My eyes meet several of the primate’s eyes as they walk around me, and I understand how twenty-six year old Dr. Jane endured years of living in this forest with little comforts or human companionship. I could easily have done the same.

Author, blogger and traveler, Lori Robinson is passionate about saving Wildlife and Wild places.

Find her at AfricaInside.org and join her tribe of like-hearted animal and travel lovers.

    9 Comments

  1. Nice post, last year I was lucky enough to visit the chimpanzees in Kibale National Park in Uganda, so this brought back some fond travel memories. My lasting memory of visiting the chimps, as you mentioned in the post, is just how similar they are to us – their facial expressions, their mannerisms, and the way they care for their young. Anyone who ever gets the opportunity to visit chimps in the wild – do it!

    • Thanks for your comment. Yes, I agree, if you get the chance, do it.

  2. Wow, what an amazing experience. Great read!

    • I hope you have the chance to do it someday.

  3. Great piece, Lori! Smiles re: army ants devouring flesh. Many tourists choose to see chimps in Uganda instead of Tanzania. Glad to read about your experience at Gombe! How many hours did your group trek for? Have you also been to Mahale Mountains?

    • I had to smile at the army ants as well! You’ve interested me now in the Mahale Mountains – will have to look them up! Thanks!!

    • I have led many tours to Gombe for the Jane Goodall Institute and each time is different in terms of how long it takes before we see the chimps. On this trip we thought we were going to see them after about 20 minutes but they were moving too fast up hill and it took us about 3 hours to catch up to them. Well worth it though. I have not been to Mahale since I work for Dr. Goodall and her research and chimps are only in Gombe. But I have heard it is beautiful.

  4. After learning about them in school and working closely with a professor who used to do work with them. I have since wanted to visit Gombe and see the chimps, great story about our relatives, how hard was it to locate a troop before the calls became apparent?

    • Each time it is different but we are helped by the researchers who follow them all day and make it easier for us to know where to go. Thanks for your comments.

_WHAT YOU NEED TO DO:_
In the Gombe chimpanzee post above, how long did it take the group to catch up to the chimps on this trip?

Data extracted from a collection

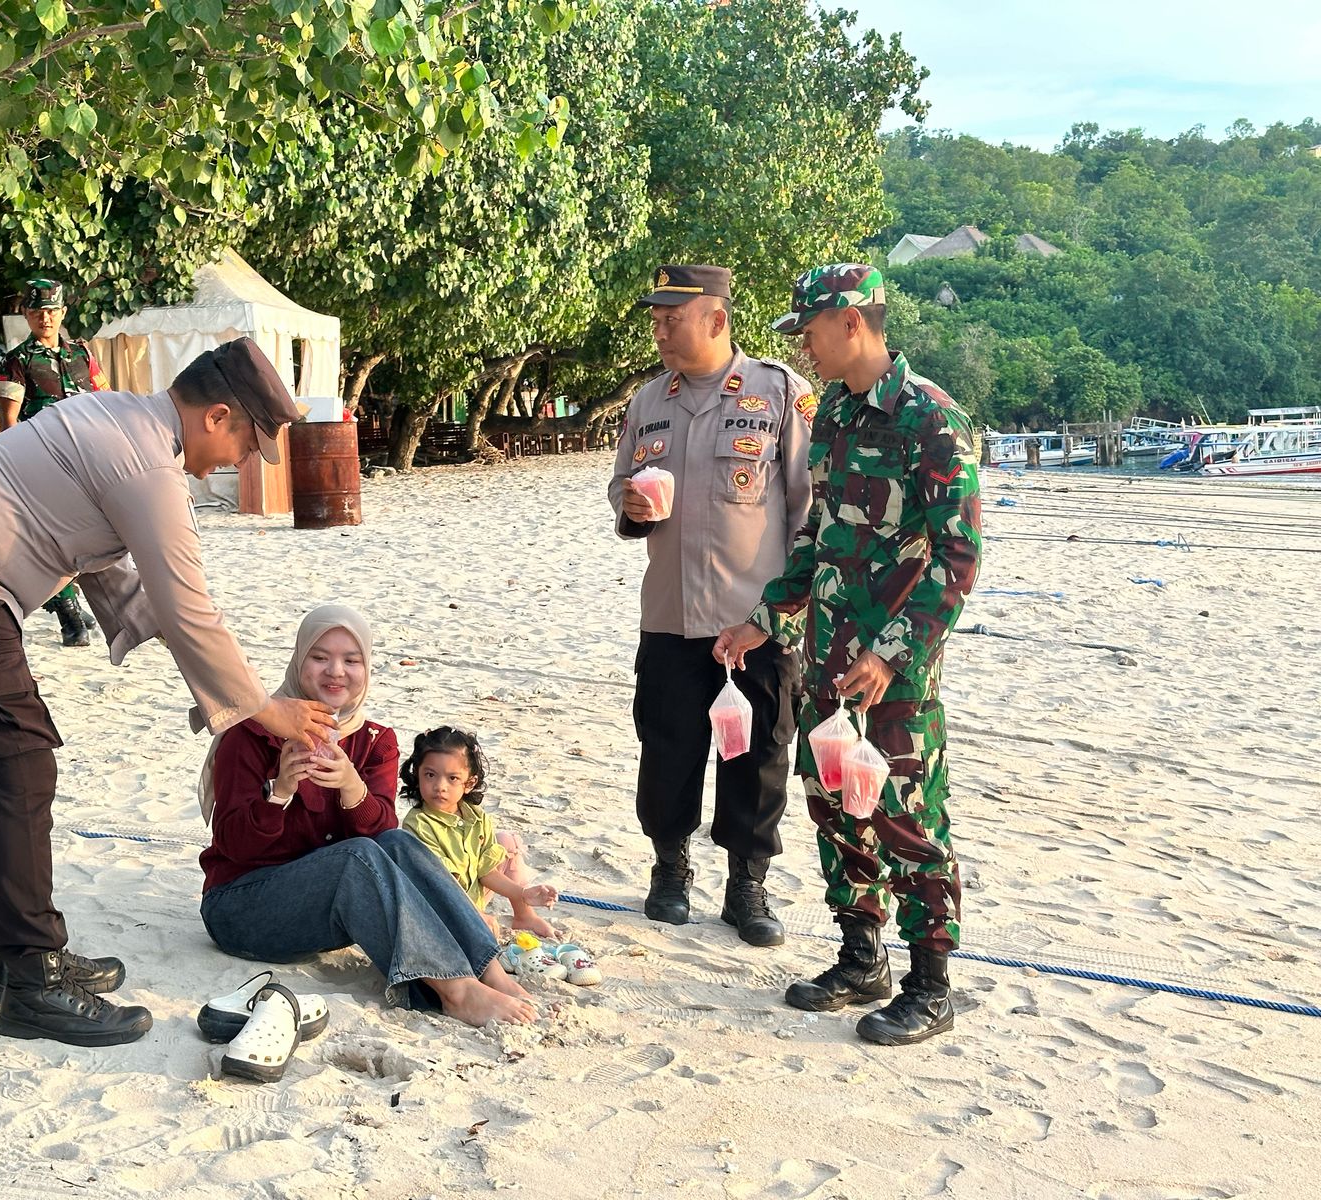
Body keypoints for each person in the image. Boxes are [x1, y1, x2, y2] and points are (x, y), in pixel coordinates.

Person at [0, 337, 333, 1047]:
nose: (242, 461)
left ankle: (20, 955)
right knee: (13, 767)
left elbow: (117, 576)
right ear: (218, 415)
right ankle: (33, 980)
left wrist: (227, 694)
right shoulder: (148, 466)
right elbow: (188, 606)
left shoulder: (116, 416)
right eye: (249, 444)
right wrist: (262, 708)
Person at [714, 263, 982, 1046]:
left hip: (893, 677)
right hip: (828, 659)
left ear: (853, 323)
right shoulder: (832, 412)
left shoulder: (931, 420)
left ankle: (931, 985)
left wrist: (893, 655)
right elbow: (818, 535)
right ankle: (862, 958)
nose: (805, 348)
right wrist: (768, 618)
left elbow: (958, 558)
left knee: (906, 817)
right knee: (835, 807)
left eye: (811, 332)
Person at [199, 606, 539, 1027]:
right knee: (355, 855)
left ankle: (488, 971)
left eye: (351, 660)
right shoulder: (251, 733)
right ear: (299, 659)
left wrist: (351, 786)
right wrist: (281, 790)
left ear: (367, 667)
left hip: (327, 913)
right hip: (242, 908)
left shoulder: (374, 740)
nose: (335, 672)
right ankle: (456, 991)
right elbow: (233, 845)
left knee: (397, 841)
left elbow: (384, 839)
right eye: (319, 657)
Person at [607, 264, 815, 947]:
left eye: (673, 319)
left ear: (717, 320)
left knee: (757, 757)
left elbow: (808, 508)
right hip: (670, 615)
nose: (660, 332)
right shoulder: (649, 401)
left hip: (752, 623)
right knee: (667, 749)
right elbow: (620, 485)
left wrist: (781, 614)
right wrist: (630, 505)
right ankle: (670, 870)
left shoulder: (778, 392)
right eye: (657, 320)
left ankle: (746, 884)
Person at [0, 278, 111, 647]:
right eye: (36, 311)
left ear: (62, 313)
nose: (44, 317)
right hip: (44, 461)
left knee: (88, 535)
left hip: (88, 459)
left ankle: (74, 599)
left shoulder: (82, 354)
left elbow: (105, 399)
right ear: (26, 315)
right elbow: (8, 419)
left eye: (51, 311)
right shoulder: (17, 361)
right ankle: (69, 615)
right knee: (50, 539)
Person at [398, 726, 560, 939]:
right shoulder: (418, 824)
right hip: (441, 908)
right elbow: (443, 884)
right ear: (417, 775)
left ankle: (524, 915)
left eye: (452, 778)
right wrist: (476, 916)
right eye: (430, 775)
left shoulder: (475, 816)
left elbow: (487, 872)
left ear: (469, 783)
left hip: (473, 895)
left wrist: (523, 894)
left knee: (507, 842)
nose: (440, 786)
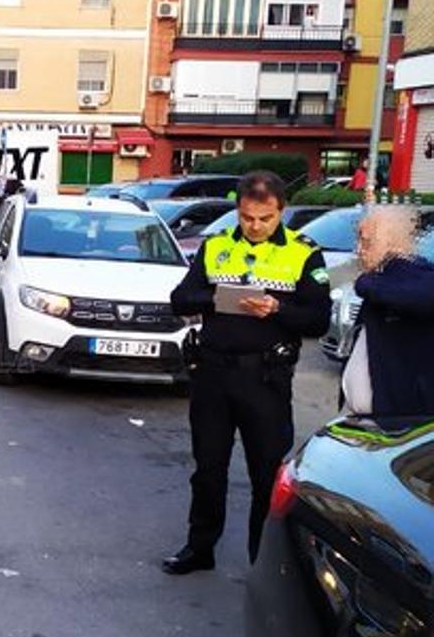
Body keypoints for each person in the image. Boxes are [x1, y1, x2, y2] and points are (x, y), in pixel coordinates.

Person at [164, 171, 332, 573]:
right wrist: (219, 298)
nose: (254, 226)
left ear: (281, 212)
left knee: (265, 475)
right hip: (213, 375)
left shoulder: (303, 252)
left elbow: (318, 319)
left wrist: (277, 309)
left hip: (265, 379)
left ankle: (262, 561)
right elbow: (180, 297)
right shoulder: (217, 246)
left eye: (265, 219)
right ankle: (199, 548)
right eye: (247, 217)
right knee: (208, 469)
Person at [343, 207, 434, 417]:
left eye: (366, 242)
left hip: (401, 421)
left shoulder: (415, 275)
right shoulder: (383, 276)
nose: (358, 250)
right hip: (369, 420)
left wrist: (365, 283)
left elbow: (420, 297)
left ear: (390, 243)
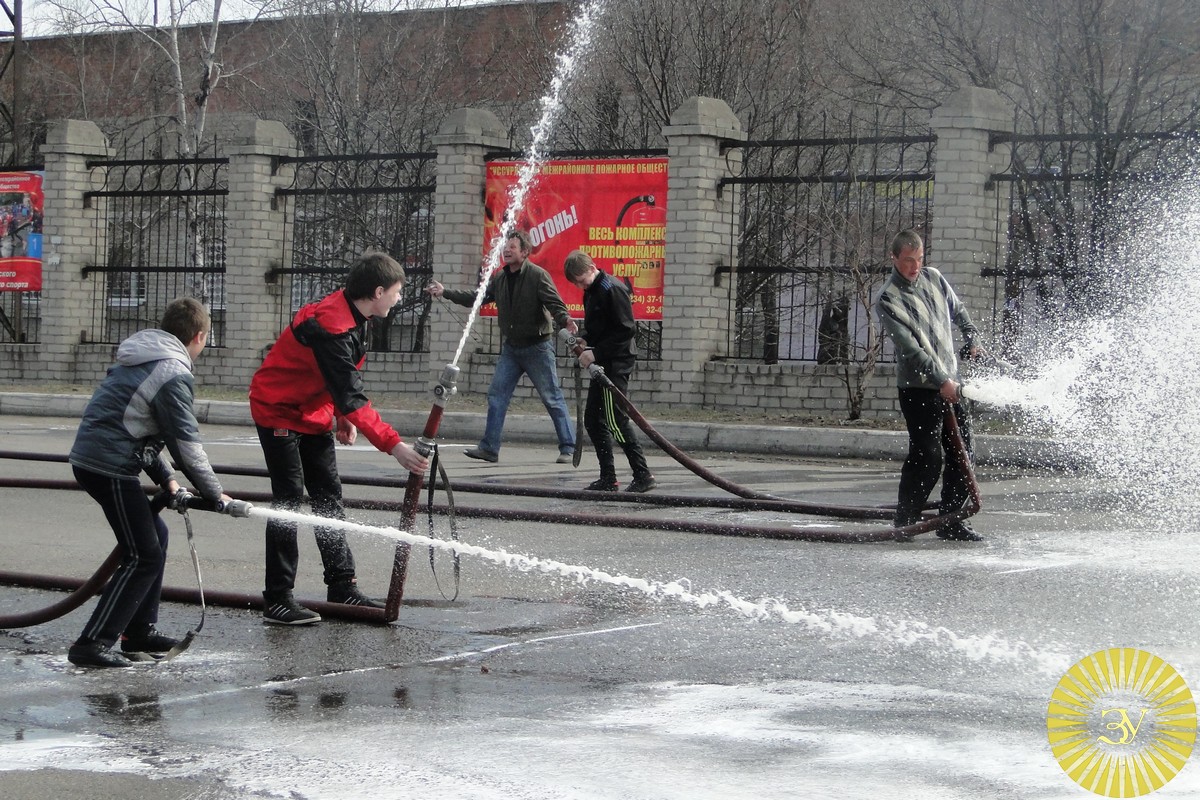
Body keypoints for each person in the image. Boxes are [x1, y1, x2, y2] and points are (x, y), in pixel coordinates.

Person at [249, 251, 429, 625]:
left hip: (311, 413)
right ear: (378, 291)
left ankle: (342, 585)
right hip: (278, 410)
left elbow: (339, 380)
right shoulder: (332, 326)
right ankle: (278, 599)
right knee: (288, 501)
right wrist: (394, 445)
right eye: (396, 292)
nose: (399, 299)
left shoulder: (353, 314)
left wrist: (339, 415)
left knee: (328, 497)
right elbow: (350, 390)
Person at [67, 297, 234, 668]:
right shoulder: (173, 371)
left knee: (155, 536)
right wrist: (215, 494)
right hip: (107, 466)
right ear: (200, 336)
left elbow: (139, 429)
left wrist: (169, 481)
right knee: (143, 553)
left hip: (101, 460)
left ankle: (138, 631)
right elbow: (185, 443)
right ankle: (91, 644)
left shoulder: (146, 358)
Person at [427, 229, 578, 464]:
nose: (506, 250)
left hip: (537, 348)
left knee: (551, 397)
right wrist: (445, 292)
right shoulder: (500, 277)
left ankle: (568, 447)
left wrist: (566, 320)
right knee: (497, 396)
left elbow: (555, 304)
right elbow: (476, 298)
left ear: (525, 252)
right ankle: (489, 449)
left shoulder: (538, 275)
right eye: (505, 247)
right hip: (511, 348)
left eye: (512, 247)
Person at [875, 229, 983, 542]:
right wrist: (941, 381)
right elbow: (912, 351)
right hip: (919, 388)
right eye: (908, 260)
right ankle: (906, 520)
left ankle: (952, 519)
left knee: (964, 453)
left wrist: (972, 339)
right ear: (894, 258)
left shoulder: (934, 278)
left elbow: (959, 311)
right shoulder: (888, 298)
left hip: (952, 383)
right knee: (928, 456)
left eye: (919, 259)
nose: (914, 266)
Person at [563, 250, 656, 493]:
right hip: (604, 363)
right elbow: (599, 328)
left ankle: (642, 474)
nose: (581, 285)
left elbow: (625, 331)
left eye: (582, 280)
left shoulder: (611, 289)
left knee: (615, 420)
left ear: (592, 267)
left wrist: (596, 353)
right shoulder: (592, 292)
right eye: (577, 283)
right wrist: (584, 340)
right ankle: (608, 477)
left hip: (616, 364)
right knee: (593, 420)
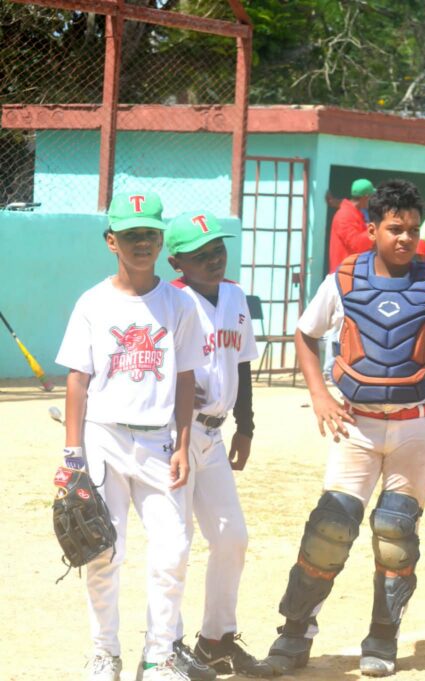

_ANSWER TO THE EXERCISE:_
About 3 hours.